-
Story
-
Resolution: Done
-
Critical
-
None
-
8
-
False
-
False
-
Undefined
-
-
Sprint 205, Sprint 206, Sprint 211, Sprint 216, Sprint 217, Sprint 218, Sprint 219
Story: As an administrator I want to rely on a default configuration that spreads image registry pods across topology zones so that I don't suffer from a long recovery time (>6 mins) in case of a complete zone failure if all pods are impacted.

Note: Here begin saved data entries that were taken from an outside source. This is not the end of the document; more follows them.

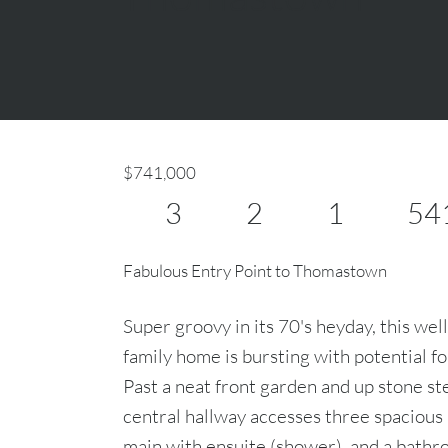
$741,000
3
2
1
54
Fabulous Entry Point to Thomastown
Super groovy in its 70's heyday, this well
family home is bursting with potential f
Past a neat front garden and up stone ste
central hallway accesses three spacious
main with ensuite (shower), and a bathr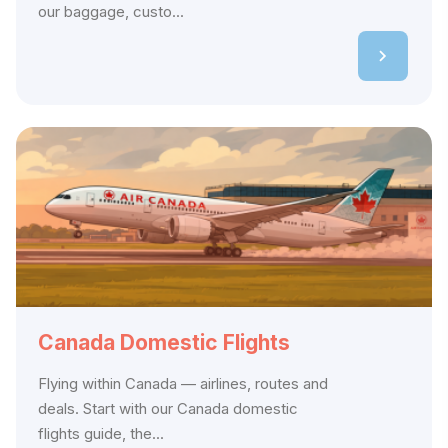
our baggage, custo...
Canada Domestic Flights
Flying within Canada — airlines, routes and
deals. Start with our Canada domestic
flights guide, the...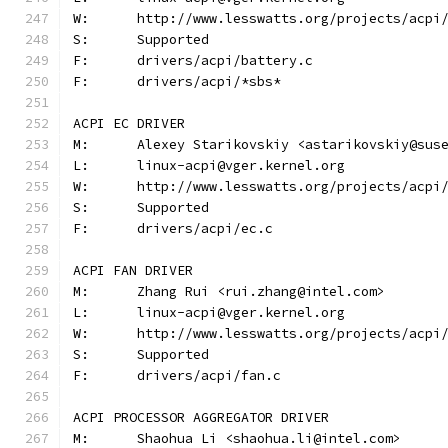
W:	http://www.lesswatts.org/projects/acpi
S:	Supported
F:	drivers/acpi/battery.c
F:	drivers/acpi/*sbs*
ACPI EC DRIVER
M:	Alexey Starikovskiy <astarikovskiy@sus
L:	linux-acpi@vger.kernel.org
W:	http://www.lesswatts.org/projects/acpi
S:	Supported
F:	drivers/acpi/ec.c
ACPI FAN DRIVER
M:	Zhang Rui <rui.zhang@intel.com>
L:	linux-acpi@vger.kernel.org
W:	http://www.lesswatts.org/projects/acpi
S:	Supported
F:	drivers/acpi/fan.c
ACPI PROCESSOR AGGREGATOR DRIVER
M:	Shaohua Li <shaohua.li@intel.com>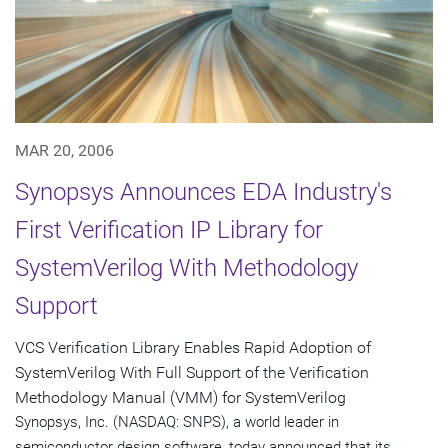
MAR 20, 2006
Synopsys Announces EDA Industry's
First Verification IP Library for
SystemVerilog With Methodology
Support
VCS Verification Library Enables Rapid Adoption of
SystemVerilog With Full Support of the Verification
Methodology Manual (VMM) for SystemVerilog
Synopsys, Inc. (NASDAQ: SNPS), a world leader in
semiconductor design software, today announced that its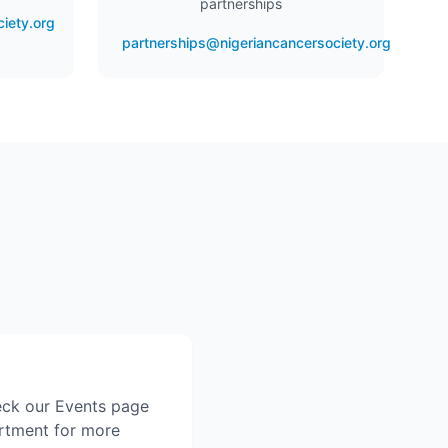
partnerships
iety.org
partnerships@nigeriancancersociety.org
eck our Events page
artment for more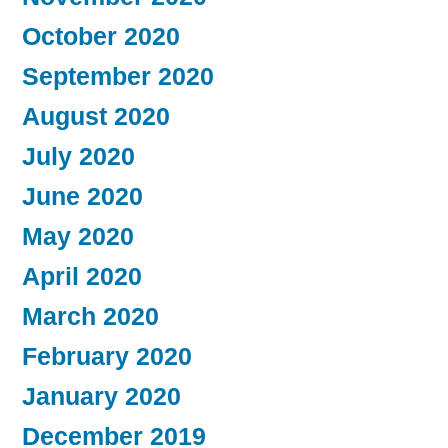
October 2020
September 2020
August 2020
July 2020
June 2020
May 2020
April 2020
March 2020
February 2020
January 2020
December 2019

Background: The image registry currently uses affinity/anti-affinity rules to spread registry pods across different hosts. However this might cause situations in which all pods end up on hosts of a single zone, leading to a long recovery time of the registry if that zone is lost entirely. However due to problems in the past with the preferred setting of anti-affinity rule adherence the configuration was forced instead with required and the rules became constraints. With zones as constraints the internal registry would not have deployed anymore in environments with a single zone, e.g. internal CI environment. Pod topology constraints is a new API that is supported in OCP which can also relax constraints in case they cannot be satisfied. Details here: https://docs.openshift.com/container-platform/4.7/nodes/scheduling/nodes-scheduler-pod-topology-spread-constraints.html
Acceptance criteria:
- by default the internal registry is deployed with at least two replica
- by default the topology constraints should be on a zone-basis, so that by defaults one registry pod is scheduled in each zone
- when constraints can't be satisfied the registry should deploy anyway
we should not do this in SNO environments- the registry should still work on SNO environments
Open Questions:
- what happens in environments where the storage is zone dependent?